** DATA PROVIDED follows **

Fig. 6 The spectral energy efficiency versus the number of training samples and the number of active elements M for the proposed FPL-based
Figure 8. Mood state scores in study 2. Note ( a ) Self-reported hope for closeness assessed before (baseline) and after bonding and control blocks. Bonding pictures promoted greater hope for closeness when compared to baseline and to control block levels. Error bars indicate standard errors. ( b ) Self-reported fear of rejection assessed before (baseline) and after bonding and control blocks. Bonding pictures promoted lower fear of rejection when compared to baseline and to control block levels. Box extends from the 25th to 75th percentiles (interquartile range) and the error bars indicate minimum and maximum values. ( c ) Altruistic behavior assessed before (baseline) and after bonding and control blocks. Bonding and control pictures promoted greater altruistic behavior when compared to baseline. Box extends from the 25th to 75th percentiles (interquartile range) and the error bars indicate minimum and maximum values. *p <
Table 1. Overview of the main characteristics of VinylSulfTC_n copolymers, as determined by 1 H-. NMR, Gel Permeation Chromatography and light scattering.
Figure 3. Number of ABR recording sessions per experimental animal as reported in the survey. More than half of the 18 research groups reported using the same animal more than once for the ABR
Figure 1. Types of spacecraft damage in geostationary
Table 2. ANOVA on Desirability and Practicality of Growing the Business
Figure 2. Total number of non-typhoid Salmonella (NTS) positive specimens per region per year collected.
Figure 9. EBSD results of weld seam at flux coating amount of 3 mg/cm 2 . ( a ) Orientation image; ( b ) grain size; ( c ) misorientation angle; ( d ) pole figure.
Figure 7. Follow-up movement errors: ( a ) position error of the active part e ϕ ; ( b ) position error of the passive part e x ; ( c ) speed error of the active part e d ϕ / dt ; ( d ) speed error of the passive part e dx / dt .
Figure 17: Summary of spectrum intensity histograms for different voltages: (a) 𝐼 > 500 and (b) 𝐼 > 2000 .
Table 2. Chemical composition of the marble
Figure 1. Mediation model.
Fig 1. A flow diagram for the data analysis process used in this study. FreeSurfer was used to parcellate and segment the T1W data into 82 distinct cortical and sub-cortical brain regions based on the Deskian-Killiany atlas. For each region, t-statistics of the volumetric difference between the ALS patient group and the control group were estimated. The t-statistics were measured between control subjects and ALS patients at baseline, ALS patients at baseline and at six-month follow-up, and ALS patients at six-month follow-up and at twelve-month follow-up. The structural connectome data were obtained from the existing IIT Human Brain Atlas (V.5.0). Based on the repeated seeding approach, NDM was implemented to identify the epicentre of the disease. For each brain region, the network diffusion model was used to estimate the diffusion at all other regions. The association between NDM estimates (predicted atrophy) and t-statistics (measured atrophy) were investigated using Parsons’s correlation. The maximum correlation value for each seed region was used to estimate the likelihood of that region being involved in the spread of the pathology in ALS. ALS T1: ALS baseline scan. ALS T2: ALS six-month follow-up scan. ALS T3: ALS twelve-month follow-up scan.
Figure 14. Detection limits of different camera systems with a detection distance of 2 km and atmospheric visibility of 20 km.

** End of DATA PROVIDED **

→ TASK ITEM
In the listing above, find the line containing "Figure 17: Summary" and the line containing "Figure 1. Mediation model.", then retype both and every line between them exactly, with nothing else.

→ YOUR RESPONSE
Figure 17: Summary of spectrum intensity histograms for different voltages: (a) 𝐼 > 500 and (b) 𝐼 > 2000 .
Table 2. Chemical composition of the marble
Figure 1. Mediation model.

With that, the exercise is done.